No. 14 Harvard men’s water polo finished off an impressive regular season and headed to the Northeast Water Polo Conference title match with a number of key wins under its belt, including victories over No. 20 Wagner, No. 18 George Washington, No. 18 Loyola Marymount, No. 7 UC Davis, and No. 3 Cal.
The biggest two wins of the year, though, came against Ivy rival No. 12 Princeton. The Crimson pulled off a 13-12 nail-biter in overtime in the Garden State and then topped the Tigers again back home in Blodgett Pool by a score of 9-8.
So it was all the more heartbreaking when, after skirting past Brown, 11-10, Harvard fell to Princeton in the NEWPC championship, 12-10, at the Katherine Moran Coleman Aquatics Center at Brown University.
The Tigers finished 19-10 overall on the season. The Crimson posted a better record of 22-8 to complete its fifth consecutive season with 20 wins or more.
It was a winnable game from the beginning.
In the first quarter, Harvard’s leaned on a staunch defense as its attack struggled to get going. The score was knotted at one apiece after the opening stanza.
Sophomore attacker Dennis Blyashov scored halfway through the second quarter to put the Crimson ahead 2-1.
Then Princeton kicked into gear. Sophomore attacker Miles Cole put away two quick goals to take the lead, and after senior attacker Nathan Ondracek tied the score at 3-3, the Tigers went up for good with one second left in the half, 4-3. Harvard never claimed the lead again.
Princeton stretched its lead to as wide as four goals, but the Crimson hung around, pressing until the end. Ondracek scored two more, and Blyashov added three more.
In the end, though, it wasn’t enough. Harvard scored with a minute left in the fourth quarter to cut the deficit to two goals, and that was it.
“We had more than enough firepower on our team to put them down,” said Ondracek. “We just made some mistakes, and they capitalized on them.”
Junior attacker Charlie Owens felt the same way.
“The previous two years, we didn’t win the regular season in our conference, and we kind of went into the tournament with an underdog attitude and did really well in the championship tournament,” Owens said. “Then this year, we did really well in the regular season and won that title, and then we just, you know, folded in the championship game, which was obviously disappointing.”
There was still a lot to be proud of for the Crimson.
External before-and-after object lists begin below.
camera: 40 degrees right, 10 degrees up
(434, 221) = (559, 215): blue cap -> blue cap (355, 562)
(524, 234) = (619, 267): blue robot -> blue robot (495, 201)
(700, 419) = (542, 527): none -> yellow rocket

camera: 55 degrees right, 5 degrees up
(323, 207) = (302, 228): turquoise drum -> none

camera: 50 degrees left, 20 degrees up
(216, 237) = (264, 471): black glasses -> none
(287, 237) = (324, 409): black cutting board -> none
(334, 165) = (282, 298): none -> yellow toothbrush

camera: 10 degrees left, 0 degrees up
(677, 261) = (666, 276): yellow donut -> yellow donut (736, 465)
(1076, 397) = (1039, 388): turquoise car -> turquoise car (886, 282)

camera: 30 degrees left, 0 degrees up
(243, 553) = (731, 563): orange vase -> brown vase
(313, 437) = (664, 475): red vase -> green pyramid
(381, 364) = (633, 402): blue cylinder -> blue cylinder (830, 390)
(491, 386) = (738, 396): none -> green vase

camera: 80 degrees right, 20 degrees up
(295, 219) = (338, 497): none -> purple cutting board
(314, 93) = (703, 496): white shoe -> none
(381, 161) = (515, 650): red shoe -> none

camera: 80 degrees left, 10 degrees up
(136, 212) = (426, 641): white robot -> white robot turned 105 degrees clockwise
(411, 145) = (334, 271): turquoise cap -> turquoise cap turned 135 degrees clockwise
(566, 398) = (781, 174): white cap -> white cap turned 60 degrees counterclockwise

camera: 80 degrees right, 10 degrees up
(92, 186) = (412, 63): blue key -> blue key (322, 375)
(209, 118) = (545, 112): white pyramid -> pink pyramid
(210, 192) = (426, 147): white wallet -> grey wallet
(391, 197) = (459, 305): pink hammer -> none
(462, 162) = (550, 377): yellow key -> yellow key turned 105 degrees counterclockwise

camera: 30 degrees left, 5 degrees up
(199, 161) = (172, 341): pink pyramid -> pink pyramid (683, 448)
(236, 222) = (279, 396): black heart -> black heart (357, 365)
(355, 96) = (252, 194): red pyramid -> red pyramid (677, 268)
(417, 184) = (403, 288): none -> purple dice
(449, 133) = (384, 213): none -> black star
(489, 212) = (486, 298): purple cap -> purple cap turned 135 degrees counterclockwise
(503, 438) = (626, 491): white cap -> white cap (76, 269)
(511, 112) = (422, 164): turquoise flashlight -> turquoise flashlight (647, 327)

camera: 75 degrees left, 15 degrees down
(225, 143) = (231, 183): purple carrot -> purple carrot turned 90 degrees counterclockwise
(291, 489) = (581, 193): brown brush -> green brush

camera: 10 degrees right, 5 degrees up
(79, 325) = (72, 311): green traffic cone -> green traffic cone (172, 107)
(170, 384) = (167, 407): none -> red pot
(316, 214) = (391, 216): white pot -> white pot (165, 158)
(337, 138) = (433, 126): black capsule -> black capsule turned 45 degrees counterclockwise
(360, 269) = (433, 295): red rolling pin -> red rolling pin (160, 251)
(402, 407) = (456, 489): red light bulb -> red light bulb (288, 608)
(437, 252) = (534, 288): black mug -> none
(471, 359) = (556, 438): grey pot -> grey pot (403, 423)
The senior class finished as the winningest in program history, and current players are bullish on the team’s prospects next year.
Ondracek highlighted team chemistry as an essential ingredient to his class’s sustained success.
“It was awesome,” Ondracek said. “The fact that we won so much is a huge accomplishment, and we’re all proud of it. Our class is really close, and that contributed a lot to why we did so well, both in and out of the pool.”
Owens pointed out that the team’s rookies are poised to make strides next season.
“We’re definitely moving up,” Owens said. “We have a really good class of freshmen coming in next year, and our freshmen this year were some of the top guys on our team. It’s going to be a big year.”
Ondracek reflected on the team’s future in a similar light.
“It’s both good and bad,” Ondracek said. “Only bad because, like, I’m graduating, and I won’t be here for it. I think our team is always getting better, a lot better, from here. The younger guys especially, the freshmen and sophomores, have so much potential. They’re going to be amazing, and it’s going to be really cool to see what they do. I really believe this next set of players—the freshmen, the sophomores, the incoming guys—is going to continue our success.”
The underclassmen may be able to wash the taste of that championship out of their mouths. In the end, it was just a tough one.
“Shots just weren’t going in,” said Owens. “We just didn’t have our day.”